Jackson clearly identified with her protagonists, experiencing much of the internal shame and inferiority that they felt. As she stated: “why am i less, why am i inferior, why am i put down?” Jackson saw her stories and novels as reflective of her own internal woes: “insecure, uncontrolled, i wrote of neuroses and fear and i think all my books laid end to end would be one long documentation of anxiety. if i am cured and well and oh glorious alive then my books should be different. who wants to write about anxiety from a place of safety?” (Carpenter, Lynette. "The Establishment and Preservation of Female Power in Shirley Jackson's We Have Always Lived in the Castle." Frontiers: A Journal of Women Studies. 8.1 ( 1984): 32-38). The fear that Jackson felt in her own life, and replicated in her artistic work, was not, ultimately, a fear of the external world and its forces but a fear of the self and its potential:

We are afraid of being someone else and doing the things someone else wants us to do and of being taken and used by someone else, some other guilt-ridden conscience that lives on and on in our minds, something we build ourselves and never recognize, but this is fear, not a named sin. Then it is fear itself, fear of self that I am writing about ... fear and guilt and their destruction of identity.

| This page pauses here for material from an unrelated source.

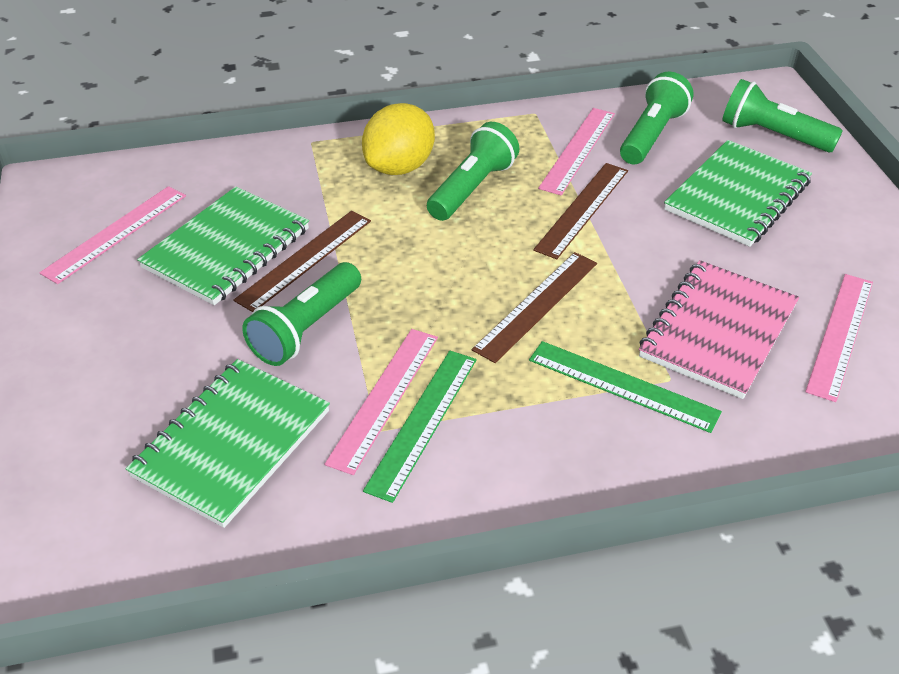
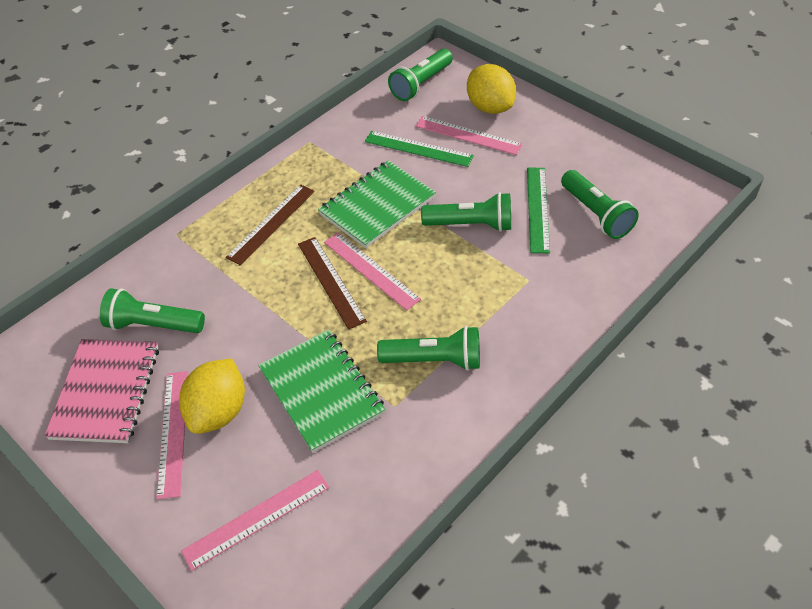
brown ruler: [233,211,371,312] [472,252,597,363] [533,163,628,259] = 3 -> [226,184,315,265] [298,237,367,330] = 2
green flashlight: [242,262,361,366] [427,122,519,221] [620,72,694,164] [722,79,843,152] = 4 -> [100,288,205,333] [377,326,480,371] [388,49,453,101] [421,192,511,232] [561,170,639,239] = 5
green notebook: [126,359,330,528] [137,187,309,305] [664,140,812,247] = 3 -> [258,330,386,453] [318,160,436,248] = 2
yellow lemon: [362,103,435,175] = 1 -> [179,359,245,434] [467,64,516,114] = 2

(Judy Oppenheimer, Private Demons: The Life of Shirley Jackson (New York: Fawcett Columbine, 1988) p. 223.)

Much has been written about Jackson’s background and about the mental breakdown she experienced after completing her last novel. Although Jackson was reticent to discuss her personal life, and her childhood, some authors have delved into the details that do exist in an attempt to understand the ‘origins’ of her instability and her art.

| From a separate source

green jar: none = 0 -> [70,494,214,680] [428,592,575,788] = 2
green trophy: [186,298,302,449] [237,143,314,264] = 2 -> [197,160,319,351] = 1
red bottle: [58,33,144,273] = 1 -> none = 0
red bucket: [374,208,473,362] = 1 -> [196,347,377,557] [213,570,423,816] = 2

One author stresses that Jackson’s relationship with her mother was difficult; Jackson struggled with her weight throughout her life and her mother was prone to frequent, disparaging remarks on the subject. After the publication of We Have Always Lived in the Castle, her mother wrote: “Why oh why do you allow the magazines to print such awful pictures of you? ... I have been so sad all morning about what you have allowed yourself to look like." (Judy Oppenheimer, Private Demons: The Life of Shirley Jackson (New York: Fawcett Columbine, 1988) p. 245-46.) After a lifetime of such comments, and of receiving corsets in the mail as gifts, it is not entirely surprising that Jackson saw humanity as a disparaging and destabilizing force. The world outside was hostile and, try as she might, she was terrified by the idea that this world had come inside to become a part of who she was and how she thought. These fears dominate Jackson’s work, turning stories that are – ostensibly – about haunted houses or children who kill into stories that are truly about how we construct and maintain our sense of self.

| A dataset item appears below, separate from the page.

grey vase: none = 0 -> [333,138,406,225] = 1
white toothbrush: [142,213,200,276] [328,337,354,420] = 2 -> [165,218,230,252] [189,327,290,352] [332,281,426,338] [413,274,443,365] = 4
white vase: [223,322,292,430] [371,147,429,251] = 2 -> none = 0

Perhaps the real mystery about Jackson’s fiction is how she was able to combine this all encompassing aura of fear with passages of such exquisite beauty and humor. Merricat, the narrator of We Have Always Lived in the Castle, wakes up after a night spent avoiding her cousin Charles to note that:

"[m]ists were wandering lightly along the creek, curling around my face and touching me. I lay there laughing, feeling the almost imaginary brush of the mist across my eyes, and looking up into the trees."


The world may be hostile, and one’s own sanity may be questionable, but there is, simultaneously, the possibility for beauty, magic, and imagination. In reality, you may be huddled in a half burned ‘castle’ with your cat and your sister, but in your mind you are on the moon experiencing its ways and its customs. It is only the strangers, left on earth, who have so much to be afraid of.